The fourth Catholic Social Teaching, care of ecology, was something that traditionally was accurate for the Cherokee. An example of this would be hunting. Prior to contact, they would purify before and after the hunt and they would kill only what was needed and could be used. After contact, when skins became a trade, they began to hunt with a ferocity, and would leave carcasses for animals to deal with after skinning the kills. Rituals of purification after things like hunting and war fell to the wayside due to the frequency with which they were engaging in both activities. On the flipside, they continued to have greater respect for the land than the “land grabbers” heading West did, who wanted to clear all the indigenous growth and wildlife to make room for cities, cultivation, cattle, hogs, and other farm animals.
Next is the promotion of peace. Although the Cherokee were never exactly peaceful people, one might not describe what they did pre-contact as war. “Native Americans had gone to war long before the European invasion. Nevertheless, the intensity, scale and duration of warfare increased dramatically, and Europeans added new participants, methods and motivations. Incessant warfare brought men to center stage in Cherokee society because war was the occupation of men, and political decision making came to focus on military and diplomatic matters, the business of men.” (Perdue, pg. 86) This mindset and attitude continued from the time of contact up to, in many cases, removal. While peace was something often pursued by the Cherokee and other natives, no sooner was a Treaty signed than it was broken by America in many instances.

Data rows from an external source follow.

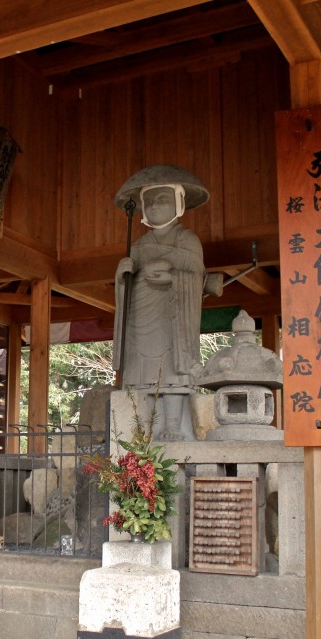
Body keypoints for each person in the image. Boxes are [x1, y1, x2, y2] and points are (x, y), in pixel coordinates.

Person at [113, 165, 217, 440]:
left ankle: (173, 426)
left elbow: (196, 279)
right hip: (142, 317)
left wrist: (173, 277)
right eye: (149, 201)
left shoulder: (188, 240)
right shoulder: (138, 245)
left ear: (179, 204)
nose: (155, 206)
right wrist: (123, 276)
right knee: (141, 372)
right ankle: (142, 427)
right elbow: (125, 285)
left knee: (173, 371)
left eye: (162, 200)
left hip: (173, 319)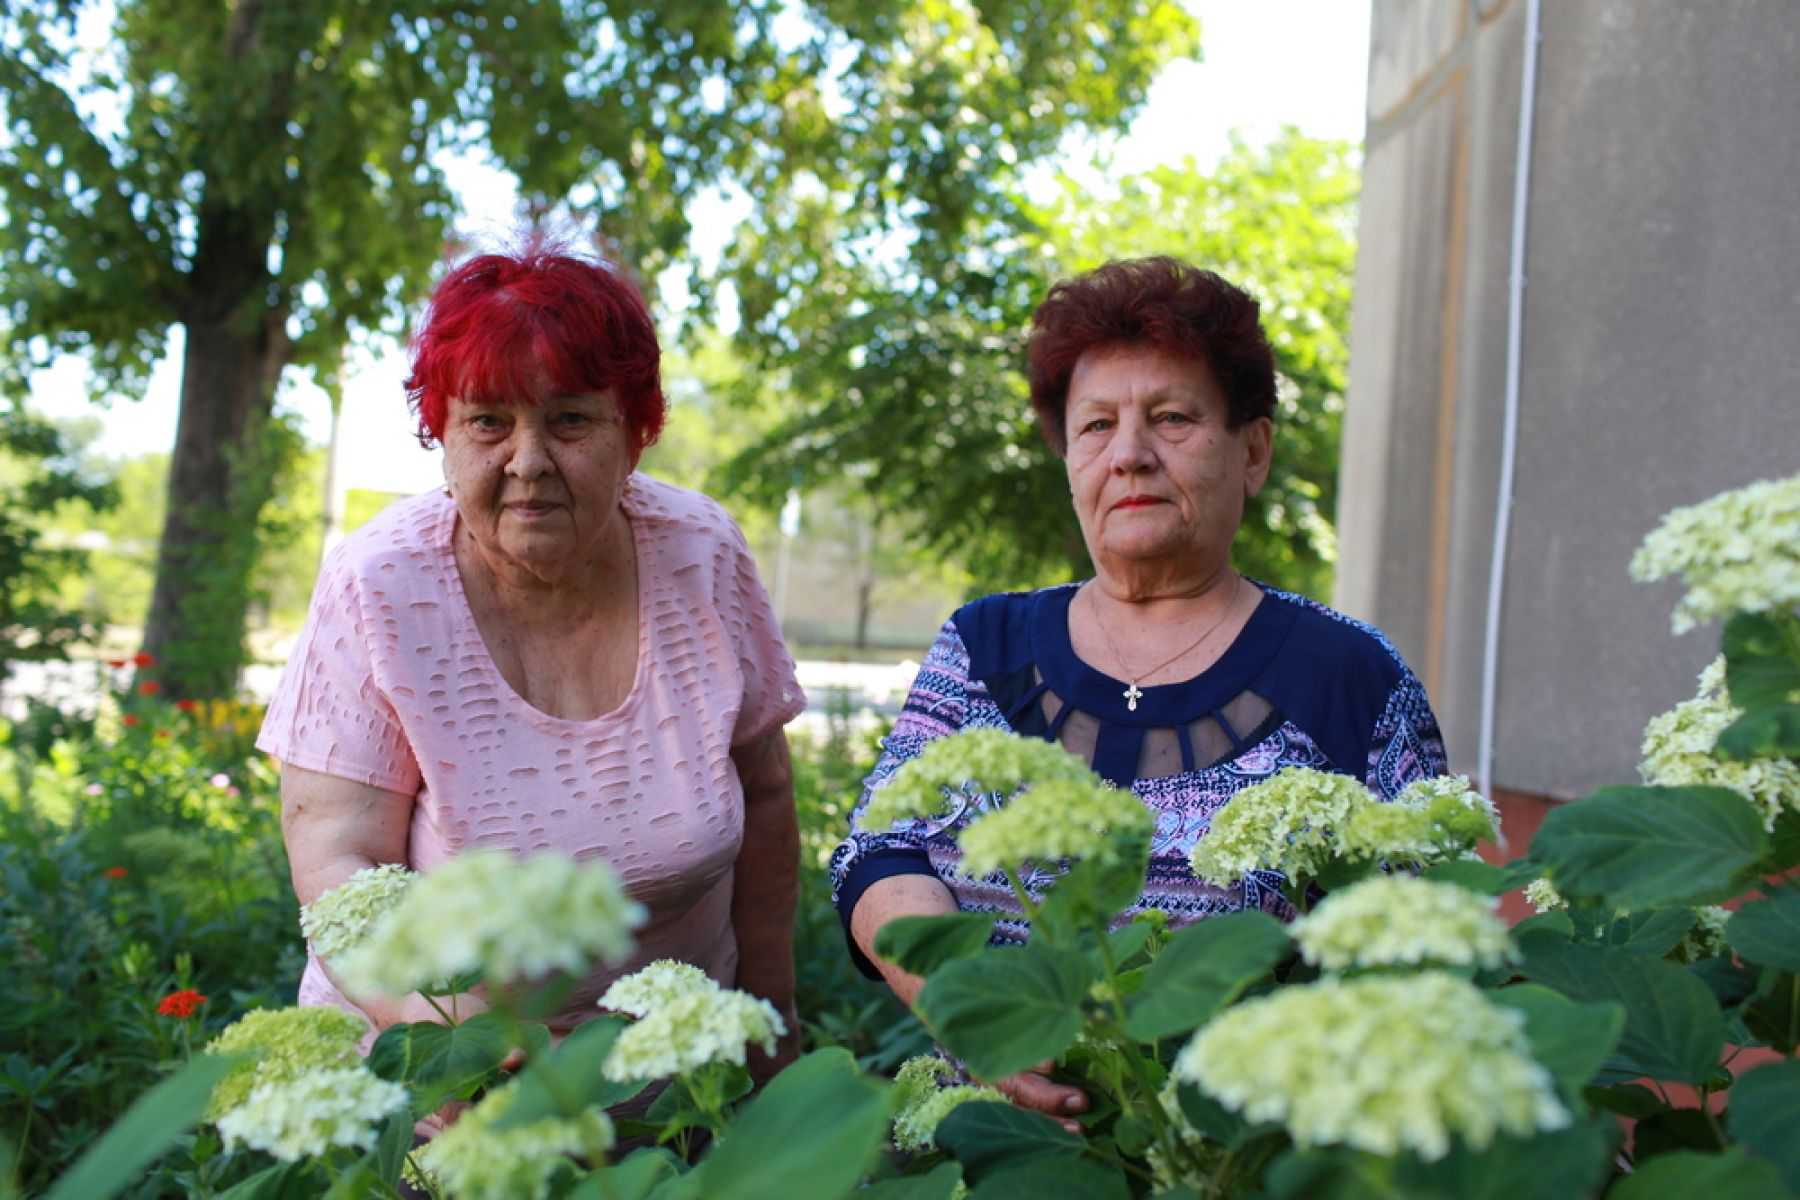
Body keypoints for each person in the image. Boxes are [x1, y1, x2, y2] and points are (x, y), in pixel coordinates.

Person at [830, 256, 1447, 1129]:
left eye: (1172, 417)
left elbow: (1416, 947)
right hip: (997, 1151)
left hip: (1246, 1157)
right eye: (1095, 427)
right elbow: (878, 851)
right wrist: (968, 1005)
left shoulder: (1350, 676)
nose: (1130, 456)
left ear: (1254, 451)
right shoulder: (983, 645)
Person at [259, 241, 807, 1094]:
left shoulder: (701, 553)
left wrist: (773, 1023)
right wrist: (457, 1041)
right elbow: (337, 855)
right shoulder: (379, 582)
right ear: (440, 434)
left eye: (570, 419)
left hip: (681, 1101)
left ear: (636, 431)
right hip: (444, 1104)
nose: (527, 461)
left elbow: (767, 797)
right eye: (488, 420)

Finally, we have the right to work. Unfortunately, the Cherokee were needlessly harassed by the Americans regarding the ways in which the labored and lived out every manner of their lives; from conducting business to managing the home. This included an assault on the original division of labor: women doing most of the agricultural work and raising children while men make war, hunt and assist on an as needed basis. The Americans and missionaries found this entirely unacceptable and so they tried to force change to men working the fields and doing animal husbandry while women tended the home and children, models of piety. “Contrary to this idealized republican woman, Native women farmed.” (Perdue, 186) The longer this went on, and the more white people who wanted this land, the bigger of an issue this became. It was one of the was Georgia Governor Wilson Lumpkin justified removal. “Lumpkin’s gendered language should not be ignored. Cultivation of the soil by men constituted legitimate ownership of land-minimal farming b mere women did not entitle one to possession.” (Perdue, 189) Therefore, it appears that eventually it was determined that the Cherokee do not have the right to work in an economy where people are served but rather, they existed in a world where if women live on land, it is acceptable to take it from them. Removal and dispossession became the order of the day, and their ability to work freely in this world was hindered by discrimination, some might argue, until the last couple decades.